(Exercise brief)
For the material below, return exactly the lines starting at the line containing "thumb cmc: (323, 167)" and ending at the line containing "thumb tip: (1130, 884)", both ends included, and no others.

[[ Available data, beginning ]]

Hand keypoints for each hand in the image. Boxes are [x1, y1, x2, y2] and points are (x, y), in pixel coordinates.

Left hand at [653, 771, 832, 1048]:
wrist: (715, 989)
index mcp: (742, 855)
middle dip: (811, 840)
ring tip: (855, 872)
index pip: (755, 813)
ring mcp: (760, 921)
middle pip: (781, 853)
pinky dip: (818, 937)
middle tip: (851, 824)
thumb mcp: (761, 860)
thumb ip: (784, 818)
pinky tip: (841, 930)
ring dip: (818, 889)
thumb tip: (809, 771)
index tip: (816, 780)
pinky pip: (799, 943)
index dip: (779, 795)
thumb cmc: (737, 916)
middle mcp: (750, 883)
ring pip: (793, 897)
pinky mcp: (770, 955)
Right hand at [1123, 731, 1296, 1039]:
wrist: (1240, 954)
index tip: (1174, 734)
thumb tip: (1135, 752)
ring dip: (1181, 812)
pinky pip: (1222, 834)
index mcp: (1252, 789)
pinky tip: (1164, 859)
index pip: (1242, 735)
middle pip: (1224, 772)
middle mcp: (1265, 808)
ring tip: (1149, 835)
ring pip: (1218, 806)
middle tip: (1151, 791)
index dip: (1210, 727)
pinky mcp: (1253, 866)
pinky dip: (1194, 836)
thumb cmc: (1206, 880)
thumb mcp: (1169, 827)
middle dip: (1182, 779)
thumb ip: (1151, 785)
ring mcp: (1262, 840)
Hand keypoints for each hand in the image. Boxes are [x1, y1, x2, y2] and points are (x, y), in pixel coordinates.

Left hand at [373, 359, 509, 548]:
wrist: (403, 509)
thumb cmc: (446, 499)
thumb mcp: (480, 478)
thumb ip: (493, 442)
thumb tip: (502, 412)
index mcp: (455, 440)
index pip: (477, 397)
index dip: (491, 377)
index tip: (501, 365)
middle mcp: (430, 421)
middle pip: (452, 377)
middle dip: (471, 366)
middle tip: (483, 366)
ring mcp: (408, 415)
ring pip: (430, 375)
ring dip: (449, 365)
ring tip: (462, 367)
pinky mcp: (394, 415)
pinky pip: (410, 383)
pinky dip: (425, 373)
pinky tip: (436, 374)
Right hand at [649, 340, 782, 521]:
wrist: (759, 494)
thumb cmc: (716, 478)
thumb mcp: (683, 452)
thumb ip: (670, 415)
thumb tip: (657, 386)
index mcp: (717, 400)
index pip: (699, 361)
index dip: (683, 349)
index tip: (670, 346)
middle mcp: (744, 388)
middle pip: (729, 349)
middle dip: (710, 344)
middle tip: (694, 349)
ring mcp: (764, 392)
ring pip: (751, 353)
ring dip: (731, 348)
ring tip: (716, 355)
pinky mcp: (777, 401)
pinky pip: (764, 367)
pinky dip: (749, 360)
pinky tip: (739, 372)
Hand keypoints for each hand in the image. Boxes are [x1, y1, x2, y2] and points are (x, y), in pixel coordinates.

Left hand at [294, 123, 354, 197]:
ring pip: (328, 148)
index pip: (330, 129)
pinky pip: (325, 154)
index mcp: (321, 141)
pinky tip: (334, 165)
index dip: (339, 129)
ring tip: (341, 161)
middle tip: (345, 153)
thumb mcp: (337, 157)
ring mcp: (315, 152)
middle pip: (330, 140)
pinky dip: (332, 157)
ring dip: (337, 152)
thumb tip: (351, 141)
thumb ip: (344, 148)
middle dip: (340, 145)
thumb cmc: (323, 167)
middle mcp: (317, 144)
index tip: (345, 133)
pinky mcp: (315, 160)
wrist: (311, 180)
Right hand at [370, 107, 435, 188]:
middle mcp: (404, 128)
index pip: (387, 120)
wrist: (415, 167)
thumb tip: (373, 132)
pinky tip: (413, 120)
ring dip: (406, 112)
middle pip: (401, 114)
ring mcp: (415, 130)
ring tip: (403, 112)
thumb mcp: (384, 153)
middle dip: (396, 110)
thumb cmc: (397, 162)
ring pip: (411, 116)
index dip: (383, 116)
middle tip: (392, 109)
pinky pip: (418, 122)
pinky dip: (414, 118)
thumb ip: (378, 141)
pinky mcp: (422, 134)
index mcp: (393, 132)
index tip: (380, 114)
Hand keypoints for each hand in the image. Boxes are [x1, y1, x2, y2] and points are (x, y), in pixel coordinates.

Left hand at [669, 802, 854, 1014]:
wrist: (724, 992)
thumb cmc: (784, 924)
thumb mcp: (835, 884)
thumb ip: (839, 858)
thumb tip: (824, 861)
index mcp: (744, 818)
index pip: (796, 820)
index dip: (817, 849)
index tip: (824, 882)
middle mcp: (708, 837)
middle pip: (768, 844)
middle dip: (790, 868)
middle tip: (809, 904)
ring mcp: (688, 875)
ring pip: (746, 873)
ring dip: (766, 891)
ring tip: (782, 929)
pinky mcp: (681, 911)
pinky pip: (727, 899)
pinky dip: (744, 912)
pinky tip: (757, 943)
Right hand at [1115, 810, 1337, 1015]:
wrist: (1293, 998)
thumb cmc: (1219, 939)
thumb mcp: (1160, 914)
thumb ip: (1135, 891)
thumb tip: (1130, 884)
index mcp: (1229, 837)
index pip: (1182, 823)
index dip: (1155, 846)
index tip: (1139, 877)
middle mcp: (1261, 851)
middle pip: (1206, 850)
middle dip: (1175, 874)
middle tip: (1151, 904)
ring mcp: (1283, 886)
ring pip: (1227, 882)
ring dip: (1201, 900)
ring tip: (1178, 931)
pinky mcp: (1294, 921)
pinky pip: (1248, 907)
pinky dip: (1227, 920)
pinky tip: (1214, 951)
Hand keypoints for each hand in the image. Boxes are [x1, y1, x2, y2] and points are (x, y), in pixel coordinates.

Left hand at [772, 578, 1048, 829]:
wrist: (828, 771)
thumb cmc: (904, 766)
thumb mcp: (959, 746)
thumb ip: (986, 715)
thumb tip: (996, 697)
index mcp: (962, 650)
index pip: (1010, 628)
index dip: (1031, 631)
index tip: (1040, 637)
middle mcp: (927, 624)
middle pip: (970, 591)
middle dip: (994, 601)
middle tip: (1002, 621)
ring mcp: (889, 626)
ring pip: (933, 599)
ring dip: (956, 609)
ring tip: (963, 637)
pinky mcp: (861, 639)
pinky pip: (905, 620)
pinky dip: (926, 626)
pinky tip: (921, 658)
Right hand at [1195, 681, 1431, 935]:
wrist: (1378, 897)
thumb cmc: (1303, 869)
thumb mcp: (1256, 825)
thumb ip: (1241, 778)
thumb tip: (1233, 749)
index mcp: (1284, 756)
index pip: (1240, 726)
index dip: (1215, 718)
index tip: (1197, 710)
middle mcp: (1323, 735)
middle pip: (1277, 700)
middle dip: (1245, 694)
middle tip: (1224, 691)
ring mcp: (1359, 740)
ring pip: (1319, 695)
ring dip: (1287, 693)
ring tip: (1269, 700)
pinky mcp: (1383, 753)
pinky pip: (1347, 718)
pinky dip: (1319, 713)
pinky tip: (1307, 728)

[[ Available data, end ]]

(Answer space)
thumb cmc: (323, 167)
middle mcp: (317, 144)
index tip: (345, 133)
pinky mcp: (315, 160)
wrist: (311, 180)
Right hand at [370, 107, 435, 188]:
middle mcp: (404, 128)
index pip: (387, 120)
wrist: (415, 167)
thumb tip: (373, 132)
pinky tip: (413, 120)
ring dip: (406, 112)
middle pip: (401, 114)
ring mcp: (415, 130)
ring tip: (403, 112)
thumb mcp: (384, 153)
middle dip: (396, 110)
thumb cmc: (397, 162)
ring pip: (411, 116)
index dip: (383, 116)
middle tip: (392, 109)
pinky pip: (418, 122)
pinky dip: (414, 118)
thumb ip: (378, 141)
pinky mcp: (422, 134)
index mcp: (393, 132)
index tip: (380, 114)
Hand keypoints for each hand in the image. Boxes are [x1, y1, x2, y2] and points are (x, y), in pixel coordinates.

Left hand at [669, 802, 854, 1014]:
wrist: (724, 992)
thumb cmc: (784, 924)
thumb mcp: (835, 884)
thumb ip: (839, 858)
thumb tip: (824, 861)
index mcp: (744, 818)
index pip: (796, 820)
index dip: (817, 849)
index tip: (824, 882)
middle mcp: (708, 837)
middle pip: (768, 844)
middle dip: (790, 868)
middle tip: (809, 904)
ring mcp: (688, 875)
ring pip: (746, 873)
ring dip: (766, 891)
ring tip: (782, 929)
pinky mcp: (681, 911)
pinky pip: (727, 899)
pinky dip: (744, 912)
pinky tip: (757, 943)
Right hand at [1115, 810, 1337, 1015]:
wrist: (1293, 998)
thumb cmc: (1219, 939)
thumb mcp: (1160, 914)
thumb ip: (1135, 891)
thumb tip: (1130, 884)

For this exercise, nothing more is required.